* What the task asks
Using the string "choroidal" as the key, pull each matching line out of the records below.

::::::

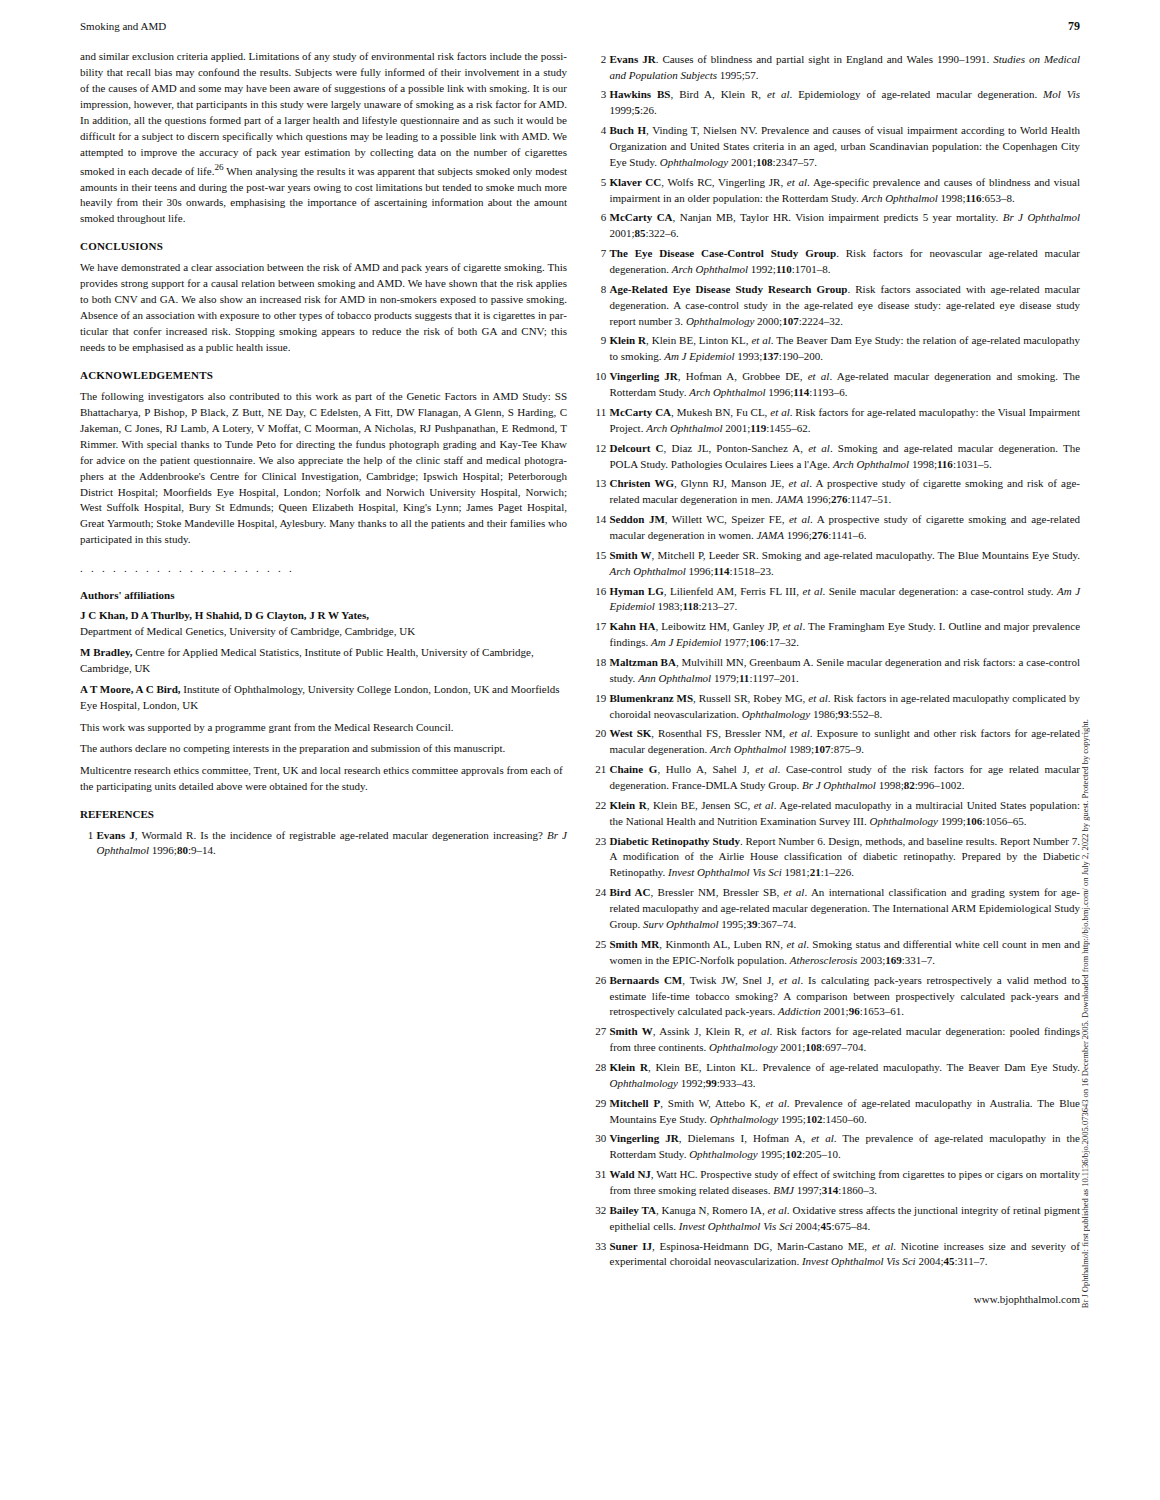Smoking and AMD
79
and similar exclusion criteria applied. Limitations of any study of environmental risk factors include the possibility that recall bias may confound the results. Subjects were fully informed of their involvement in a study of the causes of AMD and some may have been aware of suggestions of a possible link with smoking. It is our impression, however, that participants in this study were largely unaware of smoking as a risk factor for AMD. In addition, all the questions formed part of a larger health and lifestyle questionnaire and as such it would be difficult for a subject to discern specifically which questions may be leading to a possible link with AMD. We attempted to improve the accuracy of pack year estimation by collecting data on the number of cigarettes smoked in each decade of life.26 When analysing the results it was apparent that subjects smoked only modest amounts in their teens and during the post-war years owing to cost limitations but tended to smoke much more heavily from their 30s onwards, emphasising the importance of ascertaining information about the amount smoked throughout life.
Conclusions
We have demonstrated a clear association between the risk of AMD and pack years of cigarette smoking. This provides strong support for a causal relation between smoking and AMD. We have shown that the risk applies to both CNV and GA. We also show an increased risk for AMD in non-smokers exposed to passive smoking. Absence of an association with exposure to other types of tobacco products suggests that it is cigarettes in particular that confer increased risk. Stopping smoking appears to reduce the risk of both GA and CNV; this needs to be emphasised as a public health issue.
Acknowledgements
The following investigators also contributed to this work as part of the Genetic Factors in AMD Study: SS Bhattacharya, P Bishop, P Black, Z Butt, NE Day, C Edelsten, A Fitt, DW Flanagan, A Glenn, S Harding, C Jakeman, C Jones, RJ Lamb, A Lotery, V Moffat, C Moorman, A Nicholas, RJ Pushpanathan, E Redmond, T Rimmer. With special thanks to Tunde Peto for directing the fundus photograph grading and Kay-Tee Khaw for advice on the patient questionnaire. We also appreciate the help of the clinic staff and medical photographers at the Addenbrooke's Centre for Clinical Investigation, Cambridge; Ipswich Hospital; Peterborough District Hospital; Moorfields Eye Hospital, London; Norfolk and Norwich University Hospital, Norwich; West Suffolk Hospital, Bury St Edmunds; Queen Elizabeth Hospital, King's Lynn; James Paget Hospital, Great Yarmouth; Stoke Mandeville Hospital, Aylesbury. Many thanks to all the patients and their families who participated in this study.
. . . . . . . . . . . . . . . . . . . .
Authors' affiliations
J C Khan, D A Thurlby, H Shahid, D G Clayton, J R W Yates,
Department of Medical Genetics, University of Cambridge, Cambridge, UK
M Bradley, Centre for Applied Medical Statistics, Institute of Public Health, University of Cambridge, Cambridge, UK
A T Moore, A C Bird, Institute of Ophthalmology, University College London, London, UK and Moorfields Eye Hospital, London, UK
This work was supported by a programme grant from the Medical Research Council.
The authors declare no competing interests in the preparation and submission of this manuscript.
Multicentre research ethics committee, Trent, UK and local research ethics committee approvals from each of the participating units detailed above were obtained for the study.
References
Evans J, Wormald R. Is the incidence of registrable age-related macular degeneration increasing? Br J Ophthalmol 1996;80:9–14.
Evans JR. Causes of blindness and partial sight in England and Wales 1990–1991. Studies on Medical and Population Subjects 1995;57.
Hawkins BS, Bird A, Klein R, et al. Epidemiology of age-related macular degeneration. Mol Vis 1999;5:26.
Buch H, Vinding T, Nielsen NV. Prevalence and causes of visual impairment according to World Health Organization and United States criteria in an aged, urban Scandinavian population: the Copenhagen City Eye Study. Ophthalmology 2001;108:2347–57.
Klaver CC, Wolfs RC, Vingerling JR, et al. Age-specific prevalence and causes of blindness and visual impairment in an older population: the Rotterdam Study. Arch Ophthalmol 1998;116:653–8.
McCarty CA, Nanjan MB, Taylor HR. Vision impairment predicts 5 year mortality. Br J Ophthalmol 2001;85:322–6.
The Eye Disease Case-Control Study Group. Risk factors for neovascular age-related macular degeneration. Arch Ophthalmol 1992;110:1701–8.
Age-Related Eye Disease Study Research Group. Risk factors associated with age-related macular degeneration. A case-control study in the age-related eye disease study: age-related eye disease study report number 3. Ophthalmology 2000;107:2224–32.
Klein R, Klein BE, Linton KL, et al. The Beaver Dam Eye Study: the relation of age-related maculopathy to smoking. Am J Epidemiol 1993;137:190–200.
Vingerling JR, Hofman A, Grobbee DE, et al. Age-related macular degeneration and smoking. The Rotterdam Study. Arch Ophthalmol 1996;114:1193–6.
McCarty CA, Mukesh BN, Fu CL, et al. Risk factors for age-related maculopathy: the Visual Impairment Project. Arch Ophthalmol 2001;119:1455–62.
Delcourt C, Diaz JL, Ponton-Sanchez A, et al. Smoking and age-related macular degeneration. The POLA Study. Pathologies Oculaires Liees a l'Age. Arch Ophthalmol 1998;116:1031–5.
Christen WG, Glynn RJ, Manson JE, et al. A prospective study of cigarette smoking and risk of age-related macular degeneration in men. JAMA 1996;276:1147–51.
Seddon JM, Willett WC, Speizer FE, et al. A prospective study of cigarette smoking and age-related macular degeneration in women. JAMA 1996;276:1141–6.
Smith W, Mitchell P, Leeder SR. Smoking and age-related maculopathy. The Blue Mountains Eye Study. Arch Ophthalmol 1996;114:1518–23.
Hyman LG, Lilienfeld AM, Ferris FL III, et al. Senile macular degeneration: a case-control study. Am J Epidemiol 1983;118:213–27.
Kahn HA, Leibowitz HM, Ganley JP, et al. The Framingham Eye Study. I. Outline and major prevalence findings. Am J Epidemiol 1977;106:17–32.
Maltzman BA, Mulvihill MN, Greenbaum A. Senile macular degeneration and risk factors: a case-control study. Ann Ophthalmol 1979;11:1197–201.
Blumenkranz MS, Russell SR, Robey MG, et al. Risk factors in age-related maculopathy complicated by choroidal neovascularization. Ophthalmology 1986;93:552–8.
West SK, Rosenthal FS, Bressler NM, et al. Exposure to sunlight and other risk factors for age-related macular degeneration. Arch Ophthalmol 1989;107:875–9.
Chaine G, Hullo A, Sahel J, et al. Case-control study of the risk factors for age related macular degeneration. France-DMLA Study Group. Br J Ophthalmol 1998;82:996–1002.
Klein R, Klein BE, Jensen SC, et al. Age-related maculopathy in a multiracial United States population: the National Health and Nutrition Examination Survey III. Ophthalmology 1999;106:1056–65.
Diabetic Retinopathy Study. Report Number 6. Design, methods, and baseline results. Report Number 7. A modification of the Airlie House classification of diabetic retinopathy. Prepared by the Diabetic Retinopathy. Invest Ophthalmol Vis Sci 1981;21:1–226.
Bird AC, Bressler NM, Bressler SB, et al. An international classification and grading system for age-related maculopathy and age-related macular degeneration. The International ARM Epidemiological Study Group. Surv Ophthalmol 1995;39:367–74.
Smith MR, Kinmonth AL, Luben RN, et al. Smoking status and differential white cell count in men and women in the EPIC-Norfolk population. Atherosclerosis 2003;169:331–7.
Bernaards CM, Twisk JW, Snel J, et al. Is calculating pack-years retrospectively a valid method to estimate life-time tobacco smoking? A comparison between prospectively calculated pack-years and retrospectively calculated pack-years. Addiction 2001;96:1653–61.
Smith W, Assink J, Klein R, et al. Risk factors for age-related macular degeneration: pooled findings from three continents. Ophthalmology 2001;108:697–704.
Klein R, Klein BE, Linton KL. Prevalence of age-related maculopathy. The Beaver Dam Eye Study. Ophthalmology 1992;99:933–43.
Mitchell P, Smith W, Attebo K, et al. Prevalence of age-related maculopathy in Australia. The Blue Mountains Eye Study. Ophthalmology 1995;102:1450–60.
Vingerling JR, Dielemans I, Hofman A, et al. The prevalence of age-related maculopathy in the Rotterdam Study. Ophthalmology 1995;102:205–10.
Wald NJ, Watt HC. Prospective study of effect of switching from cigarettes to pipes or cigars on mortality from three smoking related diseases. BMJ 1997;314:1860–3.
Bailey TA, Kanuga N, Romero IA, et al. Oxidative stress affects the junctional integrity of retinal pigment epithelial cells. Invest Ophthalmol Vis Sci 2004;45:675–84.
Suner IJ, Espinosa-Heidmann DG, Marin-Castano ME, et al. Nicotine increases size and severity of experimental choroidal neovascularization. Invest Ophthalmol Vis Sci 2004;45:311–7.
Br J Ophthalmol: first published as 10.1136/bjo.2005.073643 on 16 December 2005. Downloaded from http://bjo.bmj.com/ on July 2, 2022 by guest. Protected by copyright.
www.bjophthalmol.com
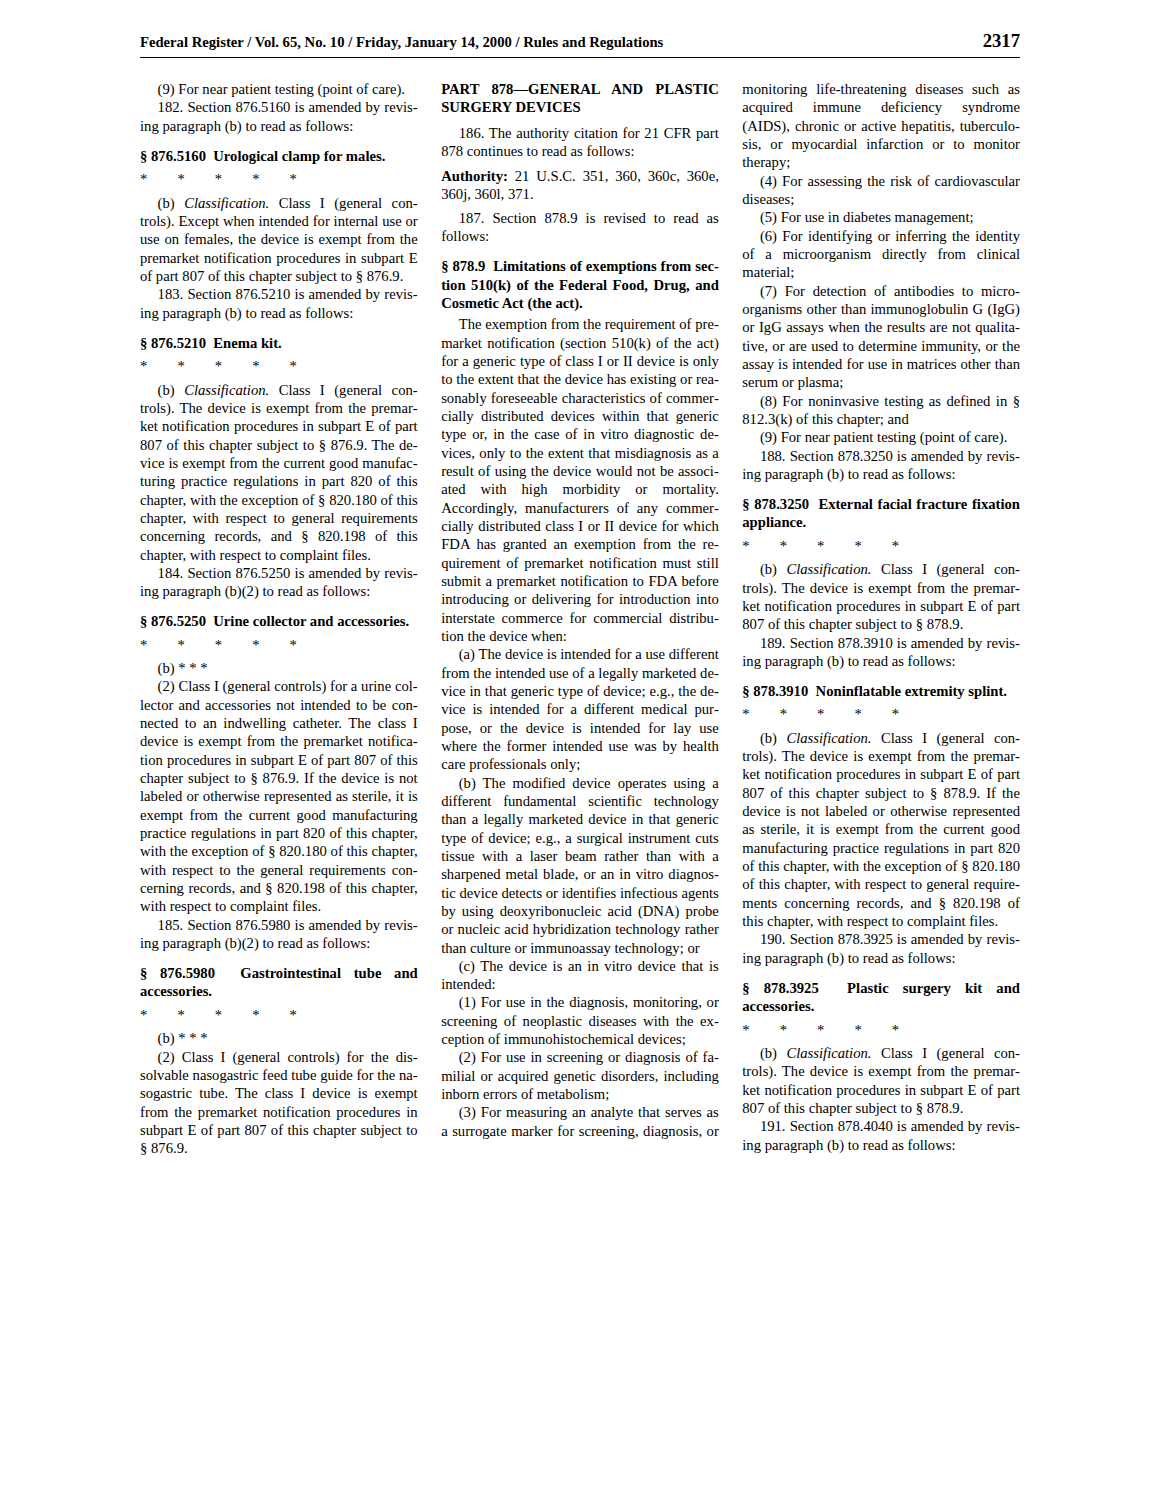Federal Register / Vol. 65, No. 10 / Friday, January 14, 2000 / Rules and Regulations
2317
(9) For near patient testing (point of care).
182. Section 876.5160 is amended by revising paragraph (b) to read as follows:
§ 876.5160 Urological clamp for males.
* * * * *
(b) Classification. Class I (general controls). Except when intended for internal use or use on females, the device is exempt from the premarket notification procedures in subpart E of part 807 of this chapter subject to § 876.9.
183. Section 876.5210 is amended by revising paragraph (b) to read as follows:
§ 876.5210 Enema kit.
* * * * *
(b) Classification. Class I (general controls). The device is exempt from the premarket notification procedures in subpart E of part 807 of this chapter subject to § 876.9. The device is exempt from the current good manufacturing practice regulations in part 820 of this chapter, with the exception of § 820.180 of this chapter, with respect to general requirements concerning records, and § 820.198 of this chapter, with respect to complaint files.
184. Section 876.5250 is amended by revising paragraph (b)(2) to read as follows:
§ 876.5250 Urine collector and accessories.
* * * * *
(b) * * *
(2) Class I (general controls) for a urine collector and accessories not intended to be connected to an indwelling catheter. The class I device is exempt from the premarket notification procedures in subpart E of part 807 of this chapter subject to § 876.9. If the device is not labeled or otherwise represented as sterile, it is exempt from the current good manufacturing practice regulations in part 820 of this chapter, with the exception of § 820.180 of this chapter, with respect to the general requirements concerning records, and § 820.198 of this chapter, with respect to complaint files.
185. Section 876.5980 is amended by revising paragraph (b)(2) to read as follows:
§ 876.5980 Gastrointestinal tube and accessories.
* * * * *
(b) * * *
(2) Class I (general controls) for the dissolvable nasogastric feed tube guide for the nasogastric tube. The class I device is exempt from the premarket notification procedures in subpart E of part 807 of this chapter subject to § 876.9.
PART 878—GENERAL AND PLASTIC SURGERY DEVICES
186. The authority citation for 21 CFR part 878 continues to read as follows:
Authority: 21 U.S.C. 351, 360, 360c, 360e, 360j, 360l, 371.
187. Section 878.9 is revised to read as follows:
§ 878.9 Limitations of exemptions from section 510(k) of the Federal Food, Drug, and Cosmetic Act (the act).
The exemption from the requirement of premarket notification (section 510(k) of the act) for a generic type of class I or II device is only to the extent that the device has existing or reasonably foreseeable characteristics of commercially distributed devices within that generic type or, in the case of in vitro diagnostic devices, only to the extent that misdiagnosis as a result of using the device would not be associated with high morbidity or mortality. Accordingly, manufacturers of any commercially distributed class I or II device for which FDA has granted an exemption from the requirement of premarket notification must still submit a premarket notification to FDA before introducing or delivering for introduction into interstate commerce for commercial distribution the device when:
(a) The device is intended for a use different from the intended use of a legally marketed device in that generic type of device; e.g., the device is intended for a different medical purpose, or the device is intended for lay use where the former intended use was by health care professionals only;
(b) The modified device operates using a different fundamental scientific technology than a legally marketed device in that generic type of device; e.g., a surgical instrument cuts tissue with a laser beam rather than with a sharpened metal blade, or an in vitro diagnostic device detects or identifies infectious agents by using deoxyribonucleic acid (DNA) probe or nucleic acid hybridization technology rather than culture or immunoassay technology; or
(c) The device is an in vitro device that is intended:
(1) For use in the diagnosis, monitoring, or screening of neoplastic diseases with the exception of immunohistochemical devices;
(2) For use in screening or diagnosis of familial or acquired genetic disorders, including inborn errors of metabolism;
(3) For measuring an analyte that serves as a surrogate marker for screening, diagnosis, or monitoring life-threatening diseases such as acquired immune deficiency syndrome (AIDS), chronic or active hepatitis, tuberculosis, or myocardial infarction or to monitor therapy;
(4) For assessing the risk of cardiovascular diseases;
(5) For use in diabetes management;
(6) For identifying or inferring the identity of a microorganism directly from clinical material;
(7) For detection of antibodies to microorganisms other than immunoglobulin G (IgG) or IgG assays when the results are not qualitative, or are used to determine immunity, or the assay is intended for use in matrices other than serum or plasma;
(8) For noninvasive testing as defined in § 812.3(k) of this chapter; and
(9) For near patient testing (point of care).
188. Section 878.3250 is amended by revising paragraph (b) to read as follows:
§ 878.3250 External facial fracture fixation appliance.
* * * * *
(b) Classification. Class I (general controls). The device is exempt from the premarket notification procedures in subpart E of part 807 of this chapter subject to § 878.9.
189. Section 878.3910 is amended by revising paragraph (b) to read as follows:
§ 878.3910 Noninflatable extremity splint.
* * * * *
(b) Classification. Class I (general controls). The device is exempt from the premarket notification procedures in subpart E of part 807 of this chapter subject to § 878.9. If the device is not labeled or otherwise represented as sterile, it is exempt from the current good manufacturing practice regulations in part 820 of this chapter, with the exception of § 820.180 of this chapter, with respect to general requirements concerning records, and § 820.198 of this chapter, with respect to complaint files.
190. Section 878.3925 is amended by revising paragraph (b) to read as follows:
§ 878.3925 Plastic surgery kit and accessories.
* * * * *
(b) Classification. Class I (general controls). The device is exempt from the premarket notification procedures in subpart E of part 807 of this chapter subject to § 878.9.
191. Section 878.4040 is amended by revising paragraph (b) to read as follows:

::::::

* Written response
Blumenkranz MS, Russell SR, Robey MG, et al. Risk factors in age-related maculopathy complicated by choroidal neovascularization. Ophthalmology 1986;93:552–8.
Suner IJ, Espinosa-Heidmann DG, Marin-Castano ME, et al. Nicotine increases size and severity of experimental choroidal neovascularization. Invest Ophthalmol Vis Sci 2004;45:311–7.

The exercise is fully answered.